His office is smaller than I expected but packed with Disney and Pixar paraphernalia. There are sketches on the wall from Susie the Little Blue Coupe, an animated short film from 1952, as well as a framed drawing from Dumbo (1941), Lasseter’s favourite Disney film. There are plates laid out with sandwiches and a bottle of red wine.
The bottle lifts the spirits. US executives are usually characterised by their abstemiousness, which makes for practical but rather dull lunches. “I don’t know if you drink wine,” says Lasseter after greeting me. “But my wife and I have a winery so I thought we’d open one of our bottles.”
He is known for his loud Hawaiian shirts and does not disappoint today, although the shirt is comparatively sombre. He is wearing a wristwatch released to promote the Pixar movie Cars (2006).
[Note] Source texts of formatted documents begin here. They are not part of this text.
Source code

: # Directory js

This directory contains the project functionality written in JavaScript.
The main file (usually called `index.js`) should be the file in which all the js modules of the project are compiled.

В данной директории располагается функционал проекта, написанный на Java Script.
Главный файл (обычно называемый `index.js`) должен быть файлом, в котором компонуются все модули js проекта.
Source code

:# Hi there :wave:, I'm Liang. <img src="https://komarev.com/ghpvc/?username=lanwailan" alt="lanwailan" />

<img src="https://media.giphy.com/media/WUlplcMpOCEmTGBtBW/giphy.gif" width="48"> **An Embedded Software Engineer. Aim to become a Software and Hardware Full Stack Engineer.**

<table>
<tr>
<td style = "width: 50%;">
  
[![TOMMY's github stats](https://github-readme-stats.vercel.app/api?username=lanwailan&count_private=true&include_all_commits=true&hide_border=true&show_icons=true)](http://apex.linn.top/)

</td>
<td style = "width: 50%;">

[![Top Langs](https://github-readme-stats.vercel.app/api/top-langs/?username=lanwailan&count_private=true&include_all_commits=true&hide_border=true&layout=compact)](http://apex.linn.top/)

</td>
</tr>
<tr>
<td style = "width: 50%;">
As he pours the wine, a Saint Emilion blend with a label bearing the Lasseter name, he explains how he and his wife Nancy began making wine. After he was fired from Disney, they moved to northern California. Nancy worked at Apple as a computer graphics engineer and he went to work for George Lucas’s Lucasfilm group, where he joined the division that would evolve into Pixar. “I was commuting north and Nancy commuted south and we started having babies.” The couple eventually had five sons. “We had so many babies that she decided to retire.”
The Lasseters often visited friends in Sonoma County, one of northern California’s finest winemaking regions. They liked it so much they moved there. “The woman who was cleaning our house was heading off one day to pick wine. Nancy went with her and came back splattered and covered in red wine.” He mimics his wife, breathless with passion. “She said: ‘We made wine! Make love to me!’” That started a hobby, which quickly became something more: the family bought vineyards in Glen Ellen in Sonoma County and now bottles and sells its own-label wine.